(WHAT IS EXPECTED):
Could you filter the data below down to the lines that hold the word "Mail"?

(Saved entries)
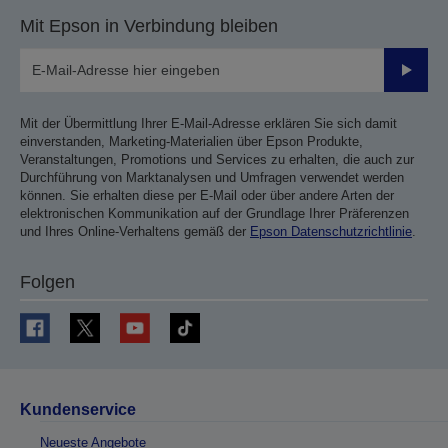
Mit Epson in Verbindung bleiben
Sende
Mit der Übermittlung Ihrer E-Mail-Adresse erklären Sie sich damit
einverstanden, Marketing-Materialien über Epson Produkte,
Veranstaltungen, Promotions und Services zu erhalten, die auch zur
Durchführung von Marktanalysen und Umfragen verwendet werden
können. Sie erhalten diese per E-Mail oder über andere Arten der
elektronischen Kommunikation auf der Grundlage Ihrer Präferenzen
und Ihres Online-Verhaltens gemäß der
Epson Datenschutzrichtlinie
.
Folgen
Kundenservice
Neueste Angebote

...

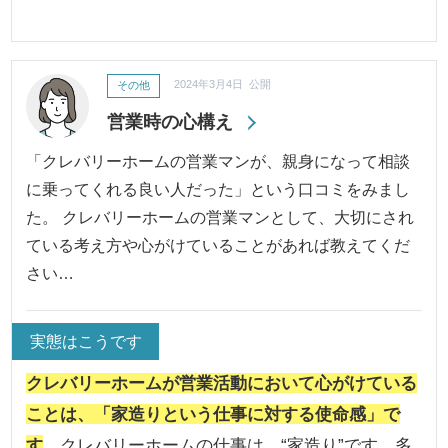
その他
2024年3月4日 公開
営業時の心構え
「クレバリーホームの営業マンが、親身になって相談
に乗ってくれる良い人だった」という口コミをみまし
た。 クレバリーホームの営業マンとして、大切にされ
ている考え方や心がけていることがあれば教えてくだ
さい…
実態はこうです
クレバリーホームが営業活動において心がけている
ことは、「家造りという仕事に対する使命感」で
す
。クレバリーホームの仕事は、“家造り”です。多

==

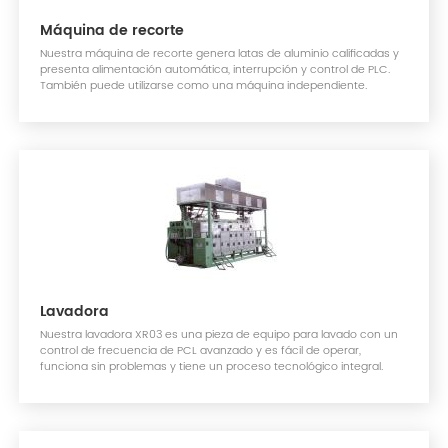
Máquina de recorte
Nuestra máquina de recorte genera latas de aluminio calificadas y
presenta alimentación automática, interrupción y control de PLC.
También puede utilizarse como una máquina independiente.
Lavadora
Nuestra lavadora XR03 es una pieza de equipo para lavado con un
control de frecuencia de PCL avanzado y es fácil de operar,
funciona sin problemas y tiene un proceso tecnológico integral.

(SOLUTION BELOW):
Mit der Übermittlung Ihrer E-Mail-Adresse erklären Sie sich damit
können. Sie erhalten diese per E-Mail oder über andere Arten der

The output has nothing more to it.